Luc a été enlevé par M.Markus. Martine contacte rapidement un certain M.Bruno, d’un service de surveillance, avec lequel Luc collaborait. Martine et sa tante Julia se sentent menacées. La maison a été fouillée en leur absence. Martine accepte de se rendre à un curieux rendez-vous et rencontre l’énigmatique M.Markus. Parviendra-t-elle à lui échapper ? Le complice de M.Markus, pas si méchant que çà, se laissera peut-être convaincre ? Luc périra-t-il dans l’explosion du repaire de M.Markus ? Martine joindra-t-elle à temps M.Bruno ?
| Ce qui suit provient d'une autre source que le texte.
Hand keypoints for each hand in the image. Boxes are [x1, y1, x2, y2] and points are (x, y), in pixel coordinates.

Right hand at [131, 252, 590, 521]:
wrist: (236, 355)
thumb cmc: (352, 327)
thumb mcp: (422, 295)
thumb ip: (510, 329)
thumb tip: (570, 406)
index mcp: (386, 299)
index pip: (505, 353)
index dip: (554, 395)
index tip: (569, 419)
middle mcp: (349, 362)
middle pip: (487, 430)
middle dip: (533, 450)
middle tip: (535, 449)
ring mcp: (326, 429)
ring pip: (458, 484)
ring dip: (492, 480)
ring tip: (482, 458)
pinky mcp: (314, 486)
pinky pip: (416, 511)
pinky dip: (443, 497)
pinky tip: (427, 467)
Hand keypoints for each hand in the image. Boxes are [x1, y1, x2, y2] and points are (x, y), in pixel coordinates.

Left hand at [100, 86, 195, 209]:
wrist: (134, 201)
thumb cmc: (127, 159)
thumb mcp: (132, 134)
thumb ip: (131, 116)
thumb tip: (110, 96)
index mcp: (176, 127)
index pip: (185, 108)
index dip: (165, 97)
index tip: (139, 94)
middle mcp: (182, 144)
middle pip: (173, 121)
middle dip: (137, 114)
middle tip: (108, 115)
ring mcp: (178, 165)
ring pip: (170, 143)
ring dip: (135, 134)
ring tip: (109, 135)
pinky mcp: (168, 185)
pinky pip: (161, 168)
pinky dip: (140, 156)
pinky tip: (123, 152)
Un bon petit roman d’aventures pour ados, évidemment un peu daté. Formule secrète, document écrit à l'encre invisible, liaison radio à l'ancienne, donnent un caractère désuet à cette intrigue. Ça reste fort agréable à lire, néanmoins. Dans une scène, l’auteur évoque la remuante famille Chanès (anagramme de Séchan). On retrouve ces deux jeunes héros dans "Luc et Martine font équipe" (1960), "Luc et Martine à la tour blanche" (1961), "Luc et Martine au bord du gouffre".